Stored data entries
------------------------------

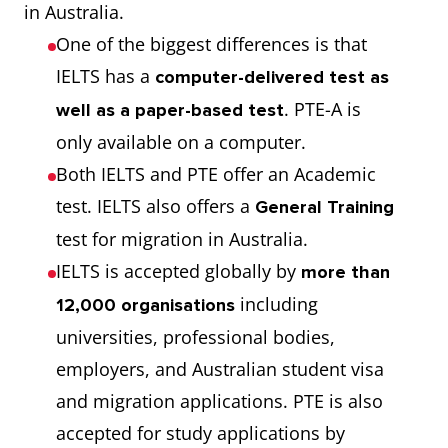
in Australia.
One of the biggest differences is that
IELTS has a
computer-delivered test as
. PTE-A is
well as a paper-based test
only available on a computer.
Both IELTS and PTE offer an Academic
test. IELTS also offers a
General Training
test for migration in Australia.
IELTS is accepted globally by
more than
including
12,000 organisations
universities, professional bodies,
employers, and Australian student visa
and migration applications. PTE is also
accepted for study applications by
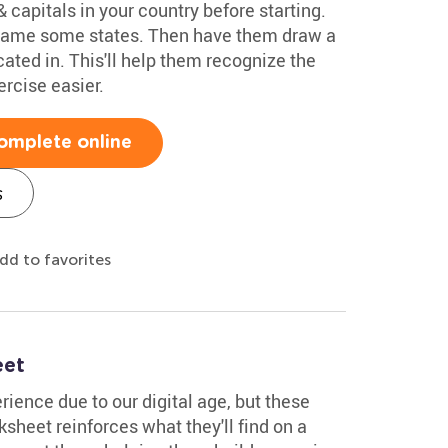
 capitals in your country before starting.
 name some states. Then have them draw a
ocated in. This'll help them recognize the
rcise easier.
omplete online
s
dd to favorites
eet
ience due to our digital age, but these
rksheet reinforces what they'll find on a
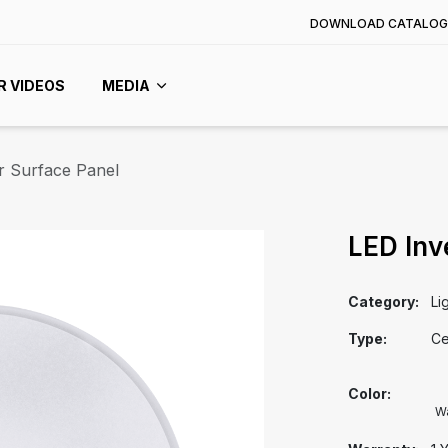
DOWNLOAD CATALOG
R VIDEOS
MEDIA
r Surface Panel
LED Inv
Category:
Li
Type:
Ce
Color:
W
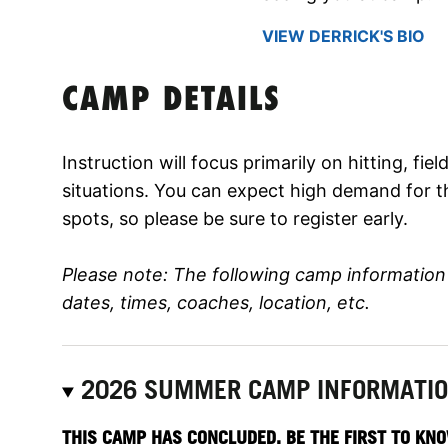
VIEW DERRICK'S BIO
CAMP DETAILS
Instruction will focus primarily on hitting, fi
situations. You can expect high demand for t
spots, so please be sure to register early.
Please note: The following camp informatio
dates, times, coaches, location, etc.
2026 SUMMER CAMP INFORMATI
THIS CAMP HAS CONCLUDED. BE THE FIRST TO KNO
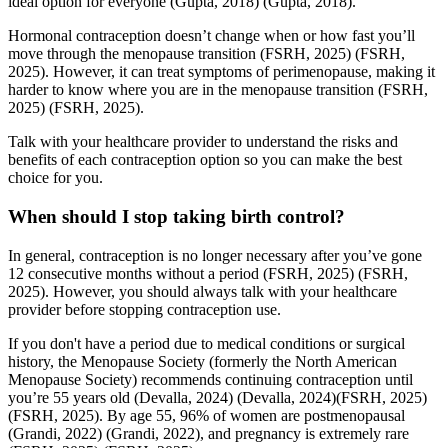
ideal option for everyone
(Gupta, 2018)
(Gupta, 2018)
.
Hormonal contraception doesn’t change when or how fast you’ll
move through the menopause transition
(FSRH, 2025)
(FSRH,
2025)
. However, it can treat symptoms of perimenopause, making it
harder to know where you are in the menopause transition
(FSRH,
2025)
(FSRH, 2025)
.
Talk with your healthcare provider to understand the risks and
benefits of each contraception option so you can make the best
choice for you.
When should I stop taking birth control?
In general, contraception is no longer necessary after you’ve gone
12 consecutive months without a period
(FSRH, 2025)
(FSRH,
2025)
. However, you should always talk with your healthcare
provider before stopping contraception use.
If you don't have a period due to medical conditions or surgical
history, the Menopause Society (formerly the North American
Menopause Society) recommends continuing contraception until
you’re 55 years old
(Devalla, 2024)
(Devalla, 2024)
(FSRH, 2025)
(FSRH, 2025)
. By age 55, 96% of women are postmenopausal
(Grandi, 2022)
(Grandi, 2022)
, and pregnancy is extremely rare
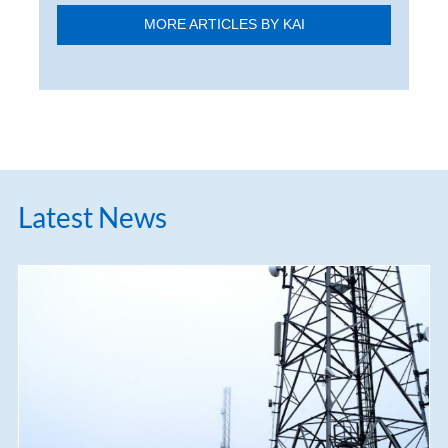
MORE ARTICLES BY KAI
Latest News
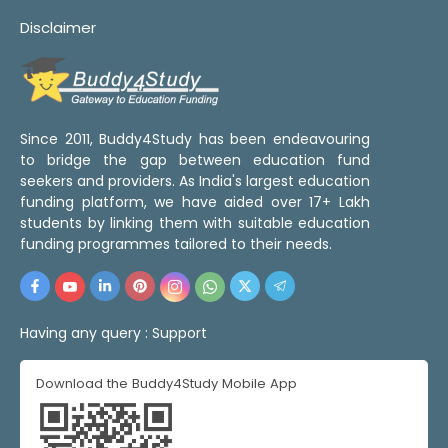
Disclaimer
Since 2011, Buddy4Study has been endeavouring
to bridge the gap between education fund
seekers and providers. As India's largest education
funding platform, we have aided over 17+ Lakh
students by linking them with suitable education
funding programmes tailored to their needs.
Having any query :
Support
Download the Buddy4Study Mobile App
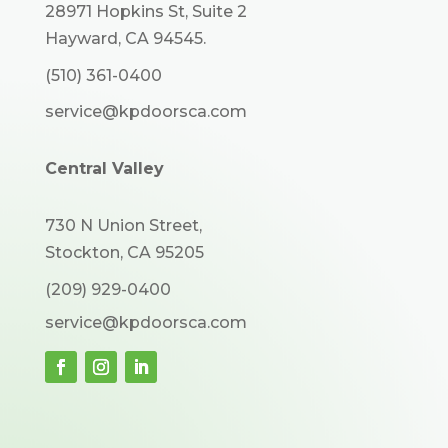
28971 Hopkins St, Suite 2
Hayward, CA 94545.
(510) 361-0400
service@kpdoorsca.com
Central Valley
730 N Union Street,
Stockton, CA 95205
(209) 929-0400
service@kpdoorsca.com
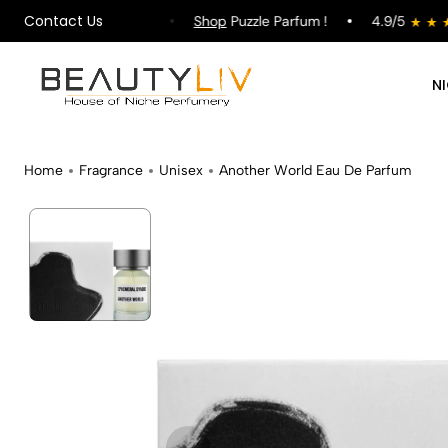
Contact Us
ping on All Orders !
Shop
Puzzle Parfum !
4.9/5
N
Home
Fragrance
Unisex
Another World Eau De Parfum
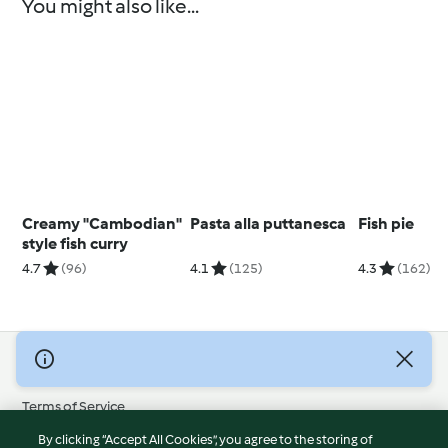
You might also like...
Creamy "Cambodian"
Pasta alla puttanesca
Fish pie
style fish curry
4.7
(96)
4.1
(125)
4.3
(162)
© Copyright 2026
Terms of Service
Privacy Policy
By clicking “Accept All Cookies”, you agree to the storing of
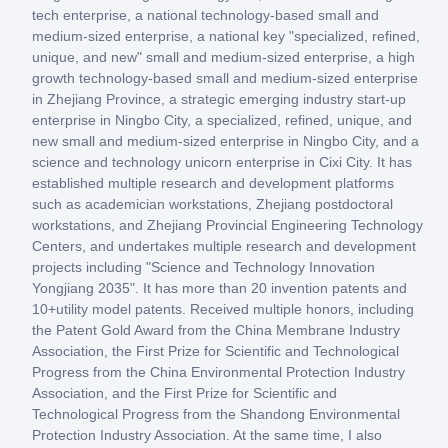
tech enterprise, a national technology-based small and
medium-sized enterprise, a national key "specialized, refined,
unique, and new" small and medium-sized enterprise, a high
growth technology-based small and medium-sized enterprise
in Zhejiang Province, a strategic emerging industry start-up
enterprise in Ningbo City, a specialized, refined, unique, and
new small and medium-sized enterprise in Ningbo City, and a
science and technology unicorn enterprise in Cixi City. It has
established multiple research and development platforms
such as academician workstations, Zhejiang postdoctoral
workstations, and Zhejiang Provincial Engineering Technology
Centers, and undertakes multiple research and development
projects including "Science and Technology Innovation
Yongjiang 2035". It has more than 20 invention patents and
10+utility model patents. Received multiple honors, including
the Patent Gold Award from the China Membrane Industry
Association, the First Prize for Scientific and Technological
Progress from the China Environmental Protection Industry
Association, and the First Prize for Scientific and
Technological Progress from the Shandong Environmental
Protection Industry Association. At the same time, I also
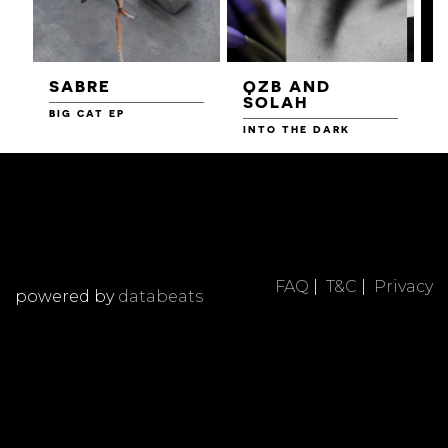
SABRE
QZB AND
SOLAH
BIG CAT EP
L
F
INTO THE DARK
FAQ
|
T&C
|
Privacy
powered by
databeats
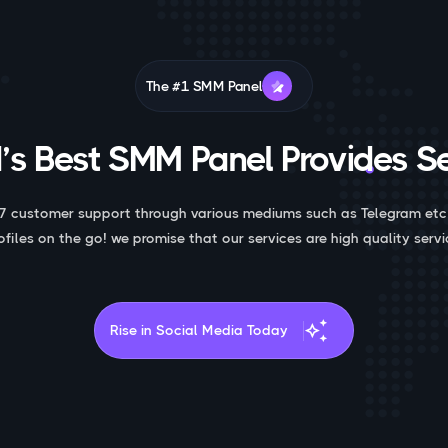
The #1 SMM Panel
’s Best SMM Panel Provides Se
7 customer support through various mediums such as Telegram etc
ofiles on the go! we promise that our services are high quality servi
auto_awesome
Rise in Social Media Today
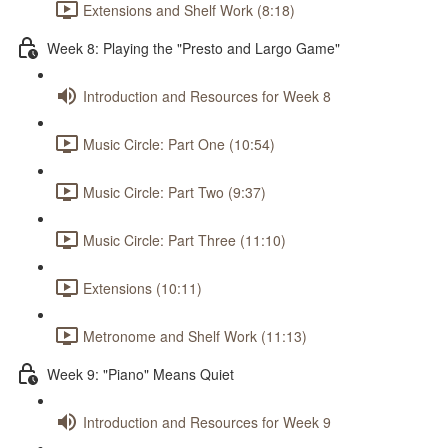
Extensions and Shelf Work (8:18)
Week 8: Playing the "Presto and Largo Game"
Introduction and Resources for Week 8
Music Circle: Part One (10:54)
Music Circle: Part Two (9:37)
Music Circle: Part Three (11:10)
Extensions (10:11)
Metronome and Shelf Work (11:13)
Week 9: "Piano" Means Quiet
Introduction and Resources for Week 9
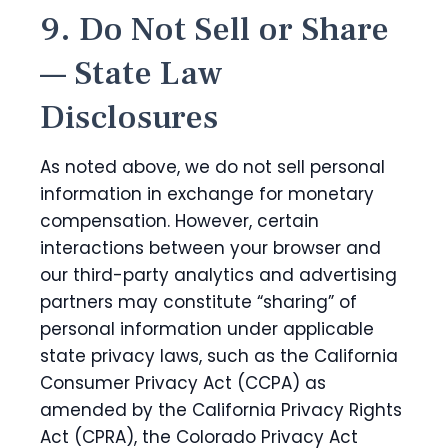
9. Do Not Sell or Share
— State Law
Disclosures
As noted above, we do not sell personal
information in exchange for monetary
compensation. However, certain
interactions between your browser and
our third-party analytics and advertising
partners may constitute “sharing” of
personal information under applicable
state privacy laws, such as the California
Consumer Privacy Act (CCPA) as
amended by the California Privacy Rights
Act (CPRA), the Colorado Privacy Act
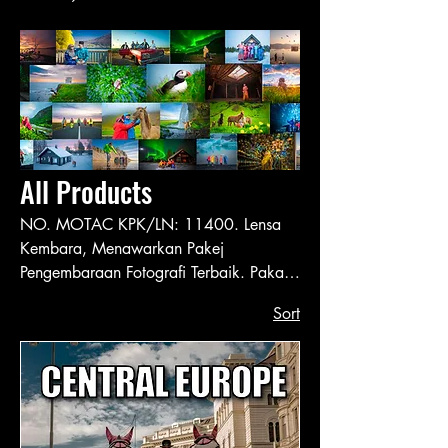
All Products
NO. MOTAC KPK/LN: 11400. Lensa
Kembara, Menawarkan Pakej
Pengembaraan Fotografi Terbaik. Pakar
dalam Perancang Perjalanan & Fotografi
Sort
ke Seluruh Dunia Sejak 2014.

------------------------------

Task brief:
The copy should hold only the lines from the one with "Latest News" through the one with "students by linking", exactly as they stand above. Leave out the pictures.

Exercise output:
Latest News
Disclaimer
Since 2011, Buddy4Study has been endeavouring
to bridge the gap between education fund
seekers and providers. As India's largest education
funding platform, we have aided over 17+ Lakh
students by linking them with suitable education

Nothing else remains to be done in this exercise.